Written task A:
The interview about NASA's Gateway says HALO will have three ports. List what will connect to each one.
Written task B:
From the interview about NASA's Gateway, return the passage starting at "Q: NASA is embarking" and ending at "surface in 2024.", copied word for word.

Provided passage:

┄┄┄┄┄┄┄┄┄┄┄┄┄┄┄┄┄┄┄┄

Wiese relies on an extensive background as a NASA engineer and experience in executive management to drive a new model for space projects. In his role, he is reaching out to supply chain practitioners for help creating the innovative tools and systems required to support logistics demands as NASA leads the development of a commercial supply chain for deep space. Wiese spoke recently with DC Velocity Editorial Director David Maloney.
Q: NASA is embarking on what it calls its Artemis lunar exploration program. Can you tell us about this new initiative?
A: Artemis, in Greek mythology, is the goddess of the hunt and goddess of the moon. She is also the twin sister of Apollo. Apollo, of course, was our big NASA moon exploration campaign in the late 1960s. Today, we are driving forward, pushing to return humans to the moon and land the first woman and the next man on the moon's surface in 2024.
The big change this time is we are trying to do it sustainably. We want to set up a way where we can push the economy from "low Earth orbit," where it is now, even farther. We intend to use the moon as a stepping-stone, pulling commercial industry out there with us so that we can go beyond to Mars.
Q: As part of this project, NASA will build the Gateway, a small spaceship that will orbit the moon and include living quarters for astronauts, a lab for science and research, and ports for visiting spacecraft. Can you tell us a little about that?
A: To put the project in context, the International Space Station that's in use today flies in low Earth orbit—a couple hundred miles above the surface of the Earth. It's about the size of a six-bedroom house and serves as a laboratory. With Gateway, we are pushing from a couple hundred miles above Earth to 250,000 miles away to the orbit of the moon. In contrast to the International Space Station, Gateway will be more like the size of a studio apartment or a recreational vehicle. It will serve as our command hub and our waypoint to aggregate all the pieces that we need to conduct a sustainable campaign out in deep space.
With the goal of enabling a landing in 2024, the first phase of Gateway consists of a power and propulsion element, which is the power-generation piece. That goes up in 2022. Then in 2023, we will launch what we are calling HALO. That is our habitation and logistics outpost module. HALO is really the connector node that will dock the power and propulsion element and will have three ports on it plus a little bit of room inside for the crew to have extra habitable volume. Those three ports are critical because they allow build-out so it can serve as a waypoint.
One side of that port connects to our logistics element. We will bring supply ships with all of the goods that the crew needs—food, water, science experiments, and maybe the suits that they'll need to descend to the surface. So, we will bring that up and dock [the supply ship] to the Gateway to stay for the duration of the mission. The crew can also pack their trash in the supply ship for disposal.
On one of those other docking nodes, we will aggregate the various elements of the human landing system. That is where we actually put the pieces that enable a couple of the crew members to get down to the surface and then come back and redock at the Gateway. The third hub is where Orion will dock. Orion is our deep-space, human-rated spaceship.
So, Gateway serves as the aggregation point for all those pieces to come together. It will serve as the command and service center for missions that go down to the moon's surface. Crews move into a human lander, go down to the surface, conduct their mission, and come back to Gateway, where they will then transfer into Orion and journey back to Earth or farther into deep space, including Mars.
Our piece is enabling that commercial supply chain to find ways to transport and supply the different pieces to build up Gateway and all the things the crew needs to actually conduct the missions.

┄┄┄┄┄┄┄┄┄┄┄┄┄┄┄┄┄┄┄┄

Provided material:

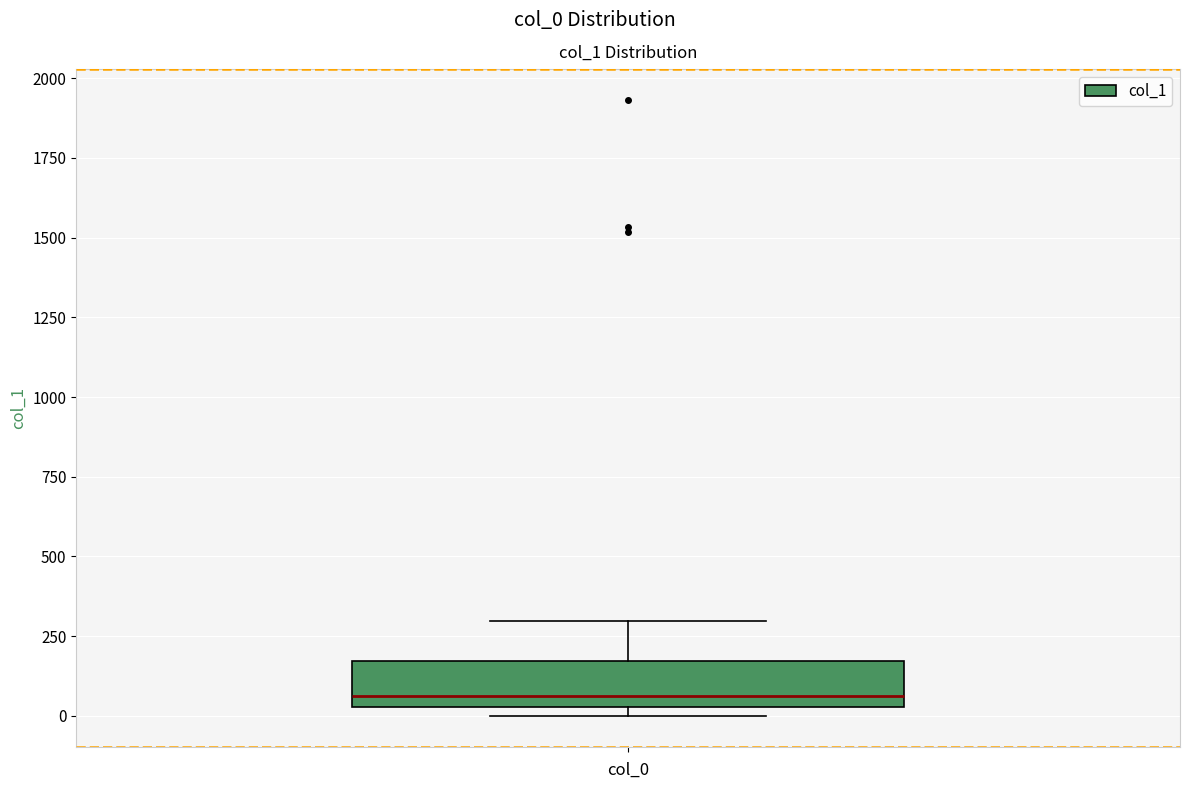

Read this box plot against the y-axis: the position of the median line, the range covered by the box, and the ends of both whiskers. The values are not printed on the chart, so give them approximately, as read against the axis.

median 50 (just above the box's lower edge), box 50 to 150, whiskers 0 to 300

┄┄┄┄┄┄┄┄┄┄┄┄┄┄┄┄┄┄┄┄

Exercise solution A:
- The logistics element (the supply ships carrying the crew's goods)
- The various elements of the human landing system
- Orion, the deep-space, human-rated spaceship

Exercise solution B:
Q: NASA is embarking on what it calls its Artemis lunar exploration program. Can you tell us about this new initiative?
A: Artemis, in Greek mythology, is the goddess of the hunt and goddess of the moon. She is also the twin sister of Apollo. Apollo, of course, was our big NASA moon exploration campaign in the late 1960s. Today, we are driving forward, pushing to return humans to the moon and land the first woman and the next man on the moon's surface in 2024.